Perl Debate Time ;-)

Fred Steinberg fred at alaska.net
Sat Mar 20 18:18:54 CST 1999


 Tony> I think those who want to get rid of "local" are wrong. They are two
 Tony> completely different operators, used for two different purposes.

Right; dynamic vs lexcial scoping. Completely valid concepts, i.e. this is
not a debate about Perl syntax, it's a general concept.

 Tony> Variables declared with "my" are completely hidden from the outside
 Tony> world, /even subroutines called within the same block/, and /even if
 Tony> the subroutine is calling itself recursively./ According to "perldoc
 Tony> perlsub,"
     ...
 Tony> Hope this clears up the confusion.....

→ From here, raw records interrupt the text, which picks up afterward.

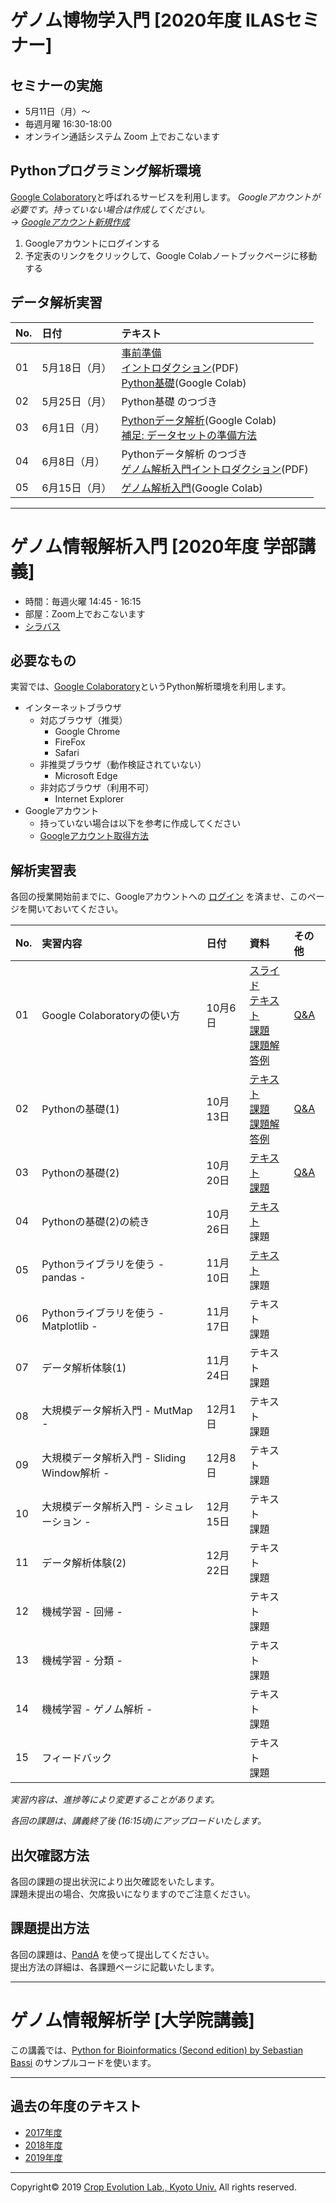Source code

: <a name="section1"></a>
# ゲノム博物学入門 [2020年度 ILASセミナー]

## セミナーの実施
- 5月11日（月）〜
- 毎週月曜 16:30-18:00
- オンライン通話システム Zoom 上でおこないます

## Pythonプログラミング解析環境
[Google Colaboratory](https://colab.research.google.com/notebooks/welcome.ipynb)と呼ばれるサービスを利用します。
*Googleアカウントが必要です。持っていない場合は作成してください。  
→
[Googleアカウント新規作成](https://accounts.google.com/signup/v2/webcreateaccount?continue=https%3A%2F%2Fwww.google.co.jp%2F&hl=ja&gmb=exp&biz=false&flowName=GlifWebSignIn&flowEntry=SignUp)*

1. Googleアカウントにログインする
1. 予定表のリンクをクリックして、Google Colabノートブックページに移動する

## データ解析実習
| No. | 日付 | テキスト |
|:---|:---|:---|
| 01 | 5月18日（月） | [事前準備](./ILAS_2020/01/L01_requirements.md)<br>[イントロダクション](https://github.com/CropEvol/lecture/raw/master/ILAS_2020/01/L01_introduction.pdf)(PDF)<br>[Python基礎](https://colab.research.google.com/github/CropEvol/lecture/blob/master/ILAS_2020/01/L01_python_basis.ipynb)(Google Colab) |
| 02 | 5月25日（月） | Python基礎 のつづき |
| 03 | 6月1日（月） | [Pythonデータ解析](https://colab.research.google.com/github/CropEvol/lecture/blob/master/ILAS_2020/03/L03_python_analysis.ipynb)(Google Colab) <br>[補足: データセットの準備方法](https://github.com/CropEvol/lecture/blob/master/ILAS_2020/03/L03_data_preparation.md)|
| 04 | 6月8日（月） | Pythonデータ解析 のつづき<br>[ゲノム解析入門イントロダクション](https://github.com/CropEvol/lecture/raw/master/ILAS_2020/04/mutmap_intro.pdf)(PDF) |
| 05 | 6月15日（月） | [ゲノム解析入門](https://colab.research.google.com/github/CropEvol/lecture/blob/master/ILAS_2020/04/L04_python_genomics.ipynb)(Google Colab) |

---

<a name="section2"></a>
# ゲノム情報解析入門 [2020年度 学部講義]

- 時間：毎週火曜 14:45 - 16:15  
- 部屋：Zoom上でおこないます
- [シラバス](https://ocw.kyoto-u.ac.jp/ja/syllabuses2020/111/2/5323000)

## 必要なもの
実習では、[Google Colaboratory](https://colab.research.google.com/notebooks/welcome.ipynb)というPython解析環境を利用します。  
- インターネットブラウザ
  - 対応ブラウザ（推奨）
    - Google Chrome
    - FireFox
    - Safari
  - 非推奨ブラウザ（動作検証されていない）
    - Microsoft Edge
  - 非対応ブラウザ（利用不可）
    - Internet Explorer
- Googleアカウント
  - 持っていない場合は以下を参考に作成してください
  - [Googleアカウント取得方法](https://github.com/CropEvol/lecture/blob/master/textbook_2019/L02_create_google_acount.md)


## 解析実習表

各回の授業開始前までに、Googleアカウントへの [ログイン](https://www.google.com/accounts/login) を済ませ、このページを開いておいてください。

| No. | 実習内容 | 日付 | 資料 | その他 |
|:---|:---|:---|:---|:---|
|01| Google Colaboratoryの使い方 | 10月6日 | [スライド](./textbook_2020/L01_intro_bioinfo_compressed.pdf)<br>[テキスト](https://colab.research.google.com/github/CropEvol/lecture/blob/master/textbook_2020/L01_first_googlecolab.ipynb)<br>[課題](https://colab.research.google.com/github/CropEvol/lecture/blob/master/textbook_2020/L01_first_googlecolab.HW.ipynb)<br>[課題解答例](https://colab.research.google.com/github/CropEvol/lecture/blob/master/textbook_2020/L01_first_googlecolab.HW.ANS.ipynb) | [Q&A](./textbook_2020/L01_QA.md) |
|02| Pythonの基礎(1) | 10月13日 | [テキスト](https://colab.research.google.com/github/CropEvol/lecture/blob/master/textbook_2020/L02_python_basis_1.ipynb)<br>[課題](https://colab.research.google.com/github/CropEvol/lecture/blob/master/textbook_2020/L02_python_basis_1.HW.ipynb)<br>[課題解答例](https://colab.research.google.com/github/CropEvol/lecture/blob/master/textbook_2020/L02_python_basis_1.HW.ANS.ipynb) | [Q&A](./textbook_2020/L02_QA.md) |
|03| Pythonの基礎(2) | 10月20日 | [テキスト](https://colab.research.google.com/github/CropEvol/lecture/blob/master/textbook_2020/L03_python_basis_2.ipynb)<br>[課題](https://colab.research.google.com/github/CropEvol/lecture/blob/master/textbook_2020/L03_python_basis_2.HW.ipynb) | [Q&A](./textbook_2020/L03_QA.md) |
|04| Pythonの基礎(2)の続き | 10月26日 | [テキスト](https://colab.research.google.com/github/CropEvol/lecture/blob/master/textbook_2020/L03_python_basis_2.ipynb#scrollTo=FCgg6UTTljT5)<br>課題 ||
|05| Pythonライブラリを使う - pandas - | 11月10日 | [テキスト](https://colab.research.google.com/github/CropEvol/lecture/blob/master/textbook_2020/L04_python_library_pandas.ipynb)<br>課題 ||
|06| Pythonライブラリを使う - Matplotlib - | 11月17日 | テキスト<br>課題 ||
|07| データ解析体験(1) | 11月24日 | テキスト<br>課題 ||
|08| 大規模データ解析入門 - MutMap -  | 12月1日 | テキスト<br>課題 ||
|09| 大規模データ解析入門 - Sliding Window解析 - | 12月8日 | テキスト<br>課題 ||
|10| 大規模データ解析入門 - シミュレーション -  | 12月15日 | テキスト<br>課題 ||
|11| データ解析体験(2) | 12月22日 | テキスト<br>課題 ||
|12| 機械学習 - 回帰 - |  | テキスト<br>課題 ||
|13| 機械学習 - 分類 - |  | テキスト<br>課題 ||
|14| 機械学習 - ゲノム解析 - |  | テキスト<br>課題 ||
|15| フィードバック |  | テキスト<br>課題 ||

_実習内容は、進捗等により変更することがあります。_

_各回の課題は、講義終了後 (16:15頃)にアップロードいたします。_

## 出欠確認方法
各回の課題の提出状況により出欠確認をいたします。  
課題未提出の場合、欠席扱いになりますのでご注意ください。  


## 課題提出方法
各回の課題は、[PandA](https://panda.ecs.kyoto-u.ac.jp/portal/login) を使って提出してください。  
提出方法の詳細は、各課題ページに記載いたします。

---
# ゲノム情報解析学 [大学院講義]
この講義では、[Python for Bioinformatics (Second edition) by Sebastian Bassi](https://github.com/Serulab/Py4Bio) のサンプルコードを使います。

---

<a name="section4"></a>
## 過去の年度のテキスト
- [2017年度](https://github.com/CropEvol/lecture/tree/2017)
- [2018年度](https://github.com/CropEvol/lecture/tree/2018)
- [2019年度](https://github.com/CropEvol/lecture/tree/2019)

---
Copyright&copy; 2019 [Crop Evolution Lab., Kyoto Univ.](http://www.crop-evolution.kais.kyoto-u.ac.jp/) All rights reserved.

Indeed; a simple example always helps, in case anyone is still confused
(and cares):


    sub printfish { print "$fish "; }

    $fish = 'halibut';
    printfish;
    {
        local $fish = 'salmon';
        printfish;
    }
    printfish;


will print "halibut salmon halibut ".

If you change the 'local' to 'my', you get: "halibut halibut halibut ".
If you remove 'local' and 'my'  altogether, you get: "halibut salmon salmon ".

I tend to think of local as saving a temporary copy of the variable from
the outer scope.

I almost never use 'local', myself. But that's no reason to get rid of it.